I’ve been going through my Barron’s Math 2 book and holy crap, there’s a ton of bad typos in this thing, but I’m still trying to make the most of it. This is the 11th edition on page 75 for anyone that has it. But what it asks is:
Given the following data, which can form 2 triangles?:
I. Angle C = 30°, c=8, b=12
II. Angle B = 45°, a =12sqrt(2), b = 15sqrt(2)
III. Angle C = 60°, b=12, c=5*sqrt(3)
I really can’t quite grasp this question and the explanation Barron’s provides isn’t quite clear to me:
For example Barron’s says for I:
In I the altitude = 12 * 1/2 = 6 and 6 < c < 12, and so two triangles
However I don’t know why you’d do 12 * 1/2 (which is 12sin30) because wouldn’t that just give you side c again?
Their explanation seems poor, but I think what they’re trying to get at is that the altitude from A to BC (opp. the 30 deg angle) is 6, and because c (side AB) is strictly between 6 and 12, you can draw two noncongruent triangles. Try constructing it on paper.
In general, knowing two sides of a triangle with the angle in between is enough to uniquely determine the triangle, but two sides with either of the other angles usually isn’t enough (hence no SSA congruence).
@MITer94 Oh, I’ve drawn the triangle probably like 6 times trying to understand it. The only way that seems to make sensr to me is going through the full law of sines process by first finding angle B and then doing 180° - (angle b + angle c) to find angle A and then just realizing that 180 - 101.4° (the resulting angle) can also be added to 30° without going over 180°.
I tried to figure out how to find the altitude from angle A to BC but I don’t know how without finding angle A first and finding the length of side a (BC).
@bringit1 here is a sketch of what I looks like (excuse my bad MS paint skills 
)
http://imgur.com/PJfOjLU (imgur)
Basically, you are given the 30° angle and b = 12, so I constructed that first. Point B satisfies AB (or side c) = 8, so B can be at either B1 or B2 (as shown). The altitude from A to BC must be 6, because 12 sin 30° = 6. Because 6 < c < 12, that’s why you get two possible points.

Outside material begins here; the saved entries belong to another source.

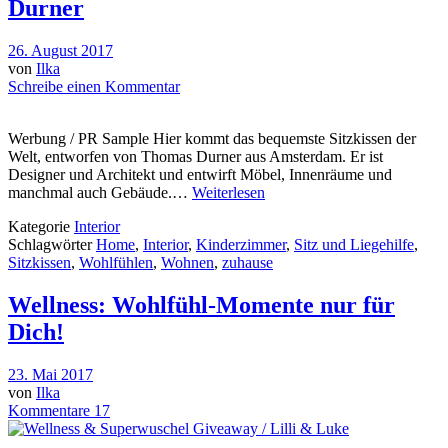
Durner
26. August 2017
von
Ilka
Schreibe einen Kommentar
Werbung / PR Sample Hier kommt das bequemste Sitzkissen der
Welt, entworfen von Thomas Durner aus Amsterdam. Er ist
Designer und Architekt und entwirft Möbel, Innenräume und
manchmal auch Gebäude.…
Weiterlesen
Kategorie
Interior
Schlagwörter
Home
,
Interior
,
Kinderzimmer
,
Sitz und Liegehilfe
,
Sitzkissen
,
Wohlfühlen
,
Wohnen
,
zuhause
Wellness: Wohlfühl-Momente nur für
Dich!
23. Mai 2017
von
Ilka
Kommentare 17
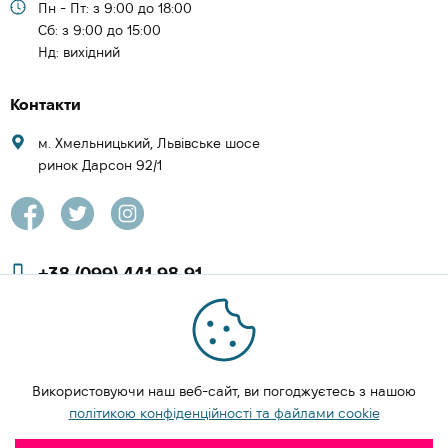
Пн - Пт: з 9:00 до 18:00
Cб: з 9:00 до 15:00
Нд: вихідний
Контакти
м. Хмельницький, Львівське шосе
ринок Дарсон 92/1
+38 (099) 441 98 91
+38 (097) 423 08 00
zachesa86@gmail.com
Використовуючи наш веб-сайт, ви погоджуєтесь з нашою
ЗАМОВИТИ ДЗВІНОК
політикою конфіденційності та файлами cookie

Also note that I didn’t need to find the length of BC or the angle measure of A because that’s irrelevant.
@MITer94 See, I feel like an idiot because what I’m not understanding is how you get that altitude of 6. Shouldn’t that altitude go from B1 or B2 straight down to side B? Also, I thought one triangle would be obtuse (101.4°) and the other acute with an angle of 78.6° instead.
@bringit1 no, the altitude I drew goes from A to the midpoint of B1 and B2 (so that a right angle is formed). Consider only the right triangle formed with the right angle and hypotenuse b = 12.
The obtuse triangle has angle measure 180° - sin^(-1) (6/8) ≈ 131.4° but that fact isn’t needed.
Also my drawing isn’t to scale; triangle AB_2 C is actually obtuse…
Ah, I see. I didn’t know you use the altitude from the triangle formed by the “difference” between the two triangles. Barron’s really doesn’t seem to clarify such concepts but that’s fine I guess. Just using the Law of Sines seems much more simple and easy to remember for me though. I don’t think there’d be a case where just calculating the angle wouldn’t work when this method would, is there?
Doubt it, but in this problem you don’t need to calculate any angles.